*PROBLEM TO WORK ON*:
Identify each line of the listing below that contains the word "series" and copy those lines. Treat uppercase and lowercase letters as distinct.

(Data visualization images)
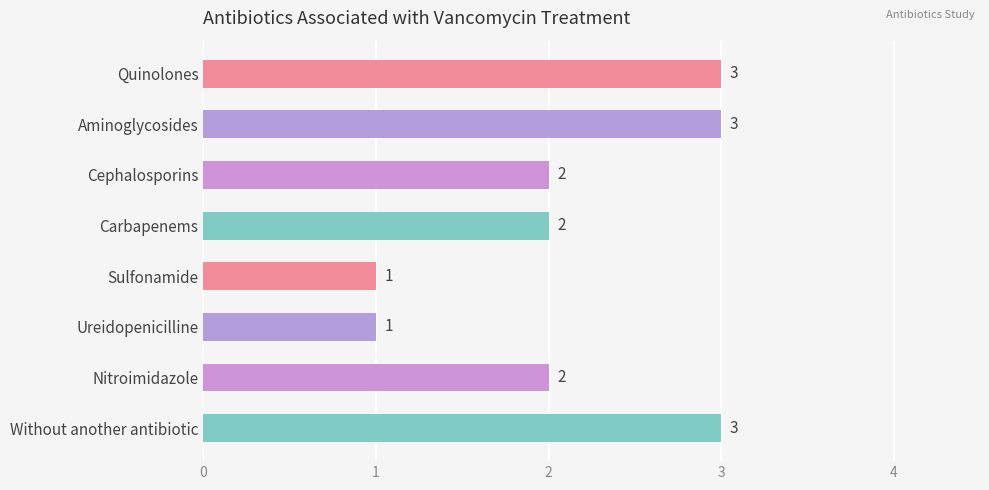

What is the sum of the values at Aminoglycosides and Cephalosporins?

5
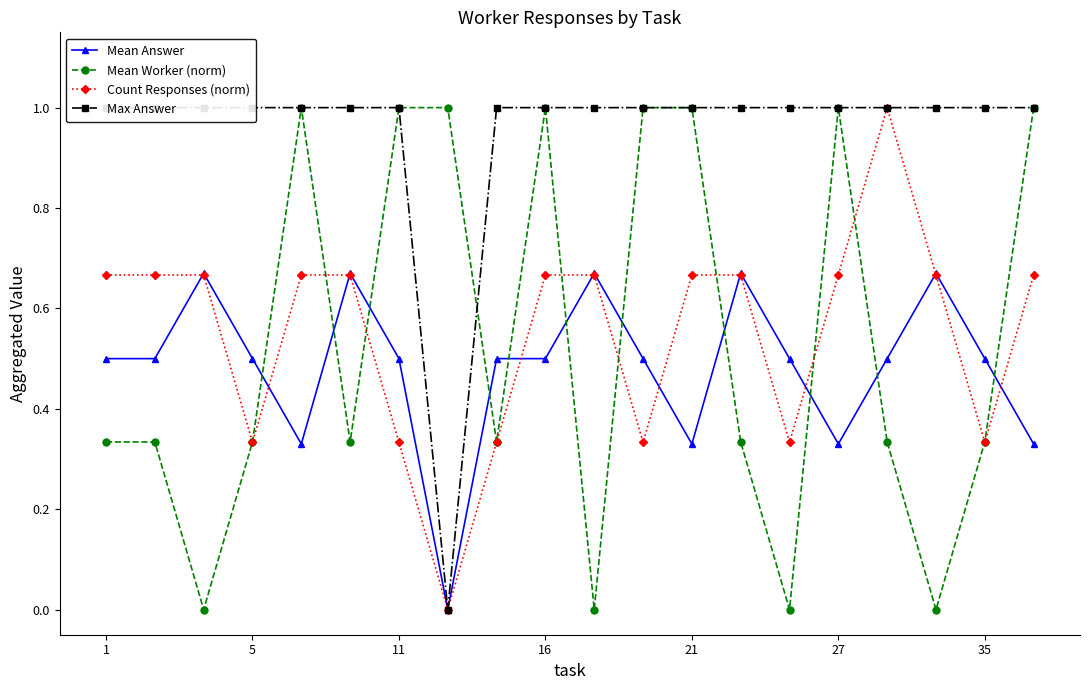

What is the difference between the maximum and minimum values in the Mean Answer series?

0.7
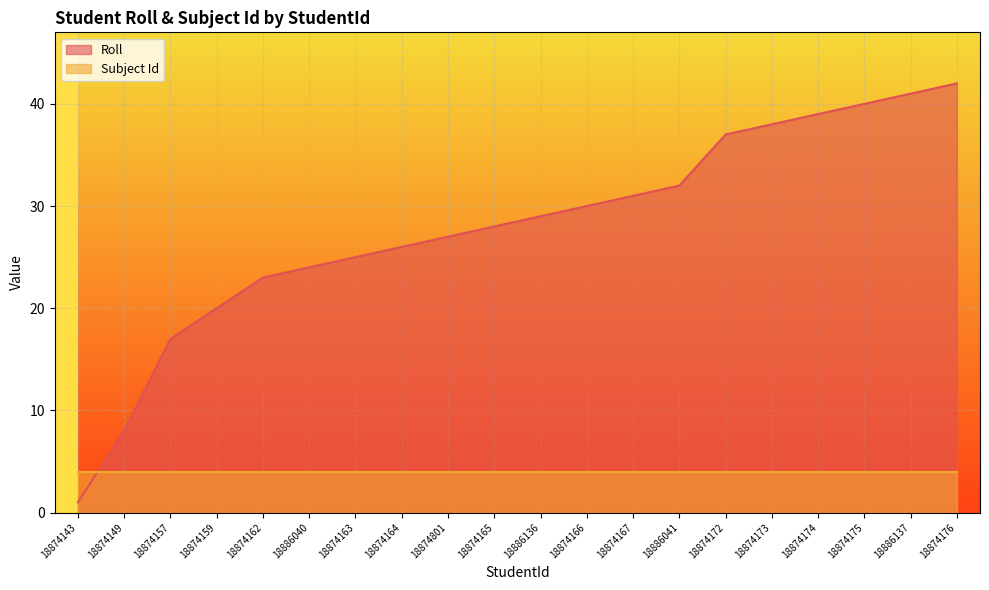

What is the change in value from 18874166 to 18886041?

+2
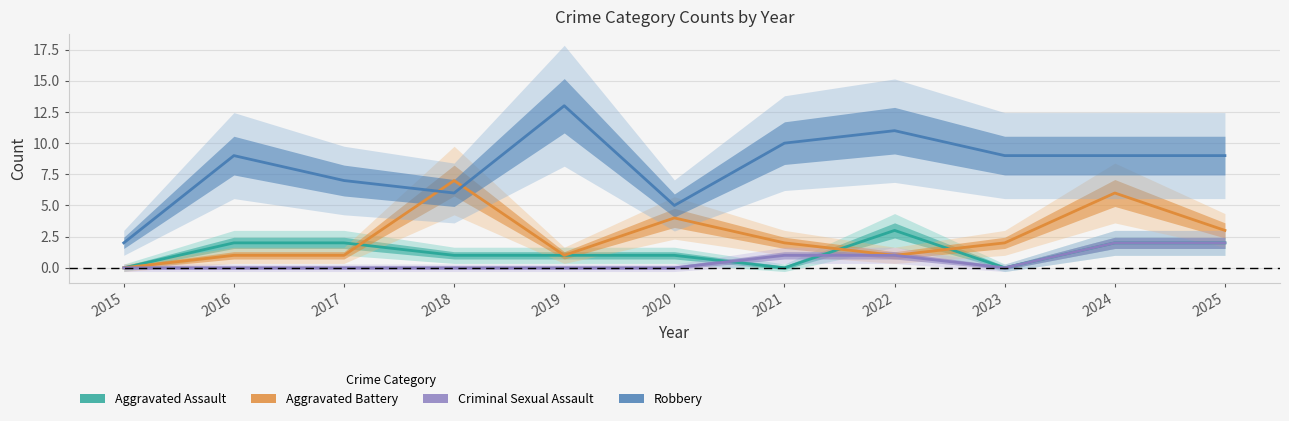

At 2015, list the series in order from largest to smallest.

Robbery, Aggravated Assault, Aggravated Battery, Criminal Sexual Assault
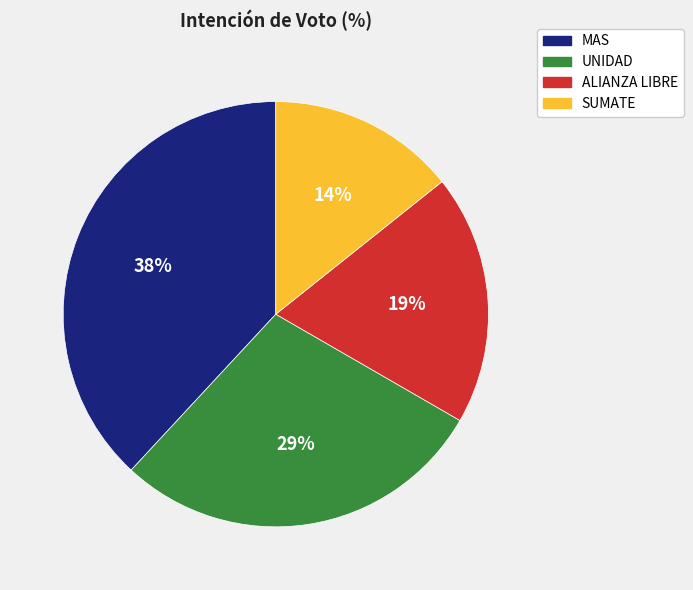

Which slice is the largest?

MAS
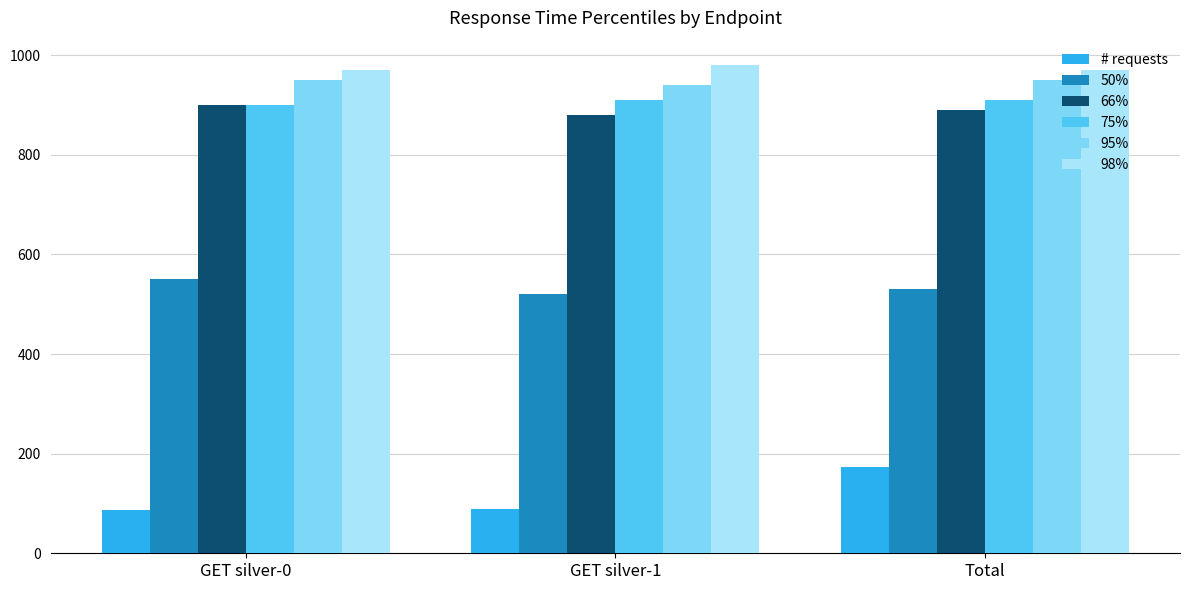

What are all the series names shown in the legend?

# requests, 50%, 66%, 75%, 95%, 98%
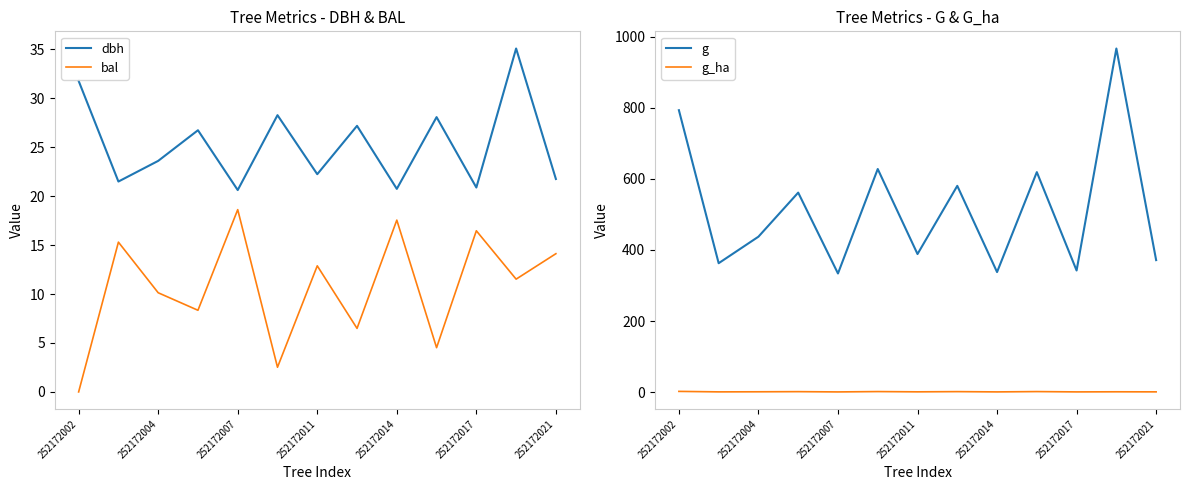

Which series has the widest spread of values?

g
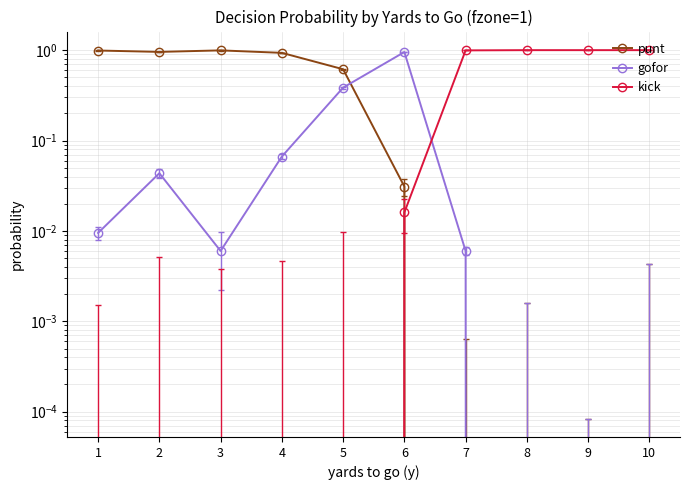

Is the value of kick at 6 greater than the value of gofor at 8?

Yes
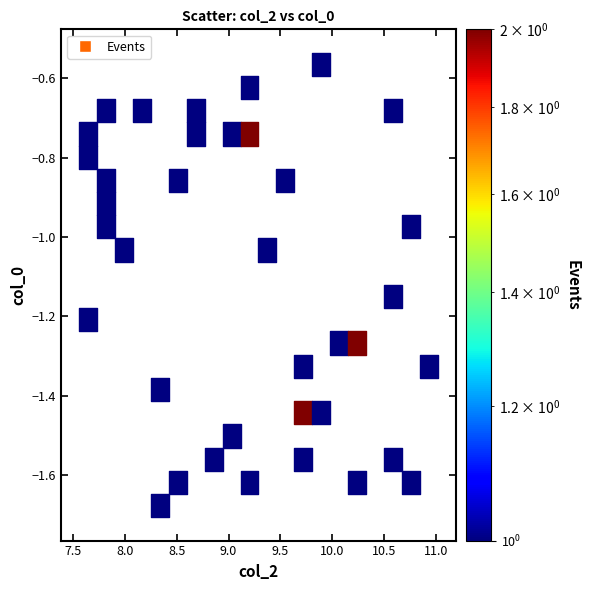

What is the range of Y values (max minus min)?

1.2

*REPLY*:
What is the difference between the maximum and minimum values in the Mean Answer series?
At 2015, list the series in order from largest to smallest.
What are all the series names shown in the legend?
Which series has the widest spread of values?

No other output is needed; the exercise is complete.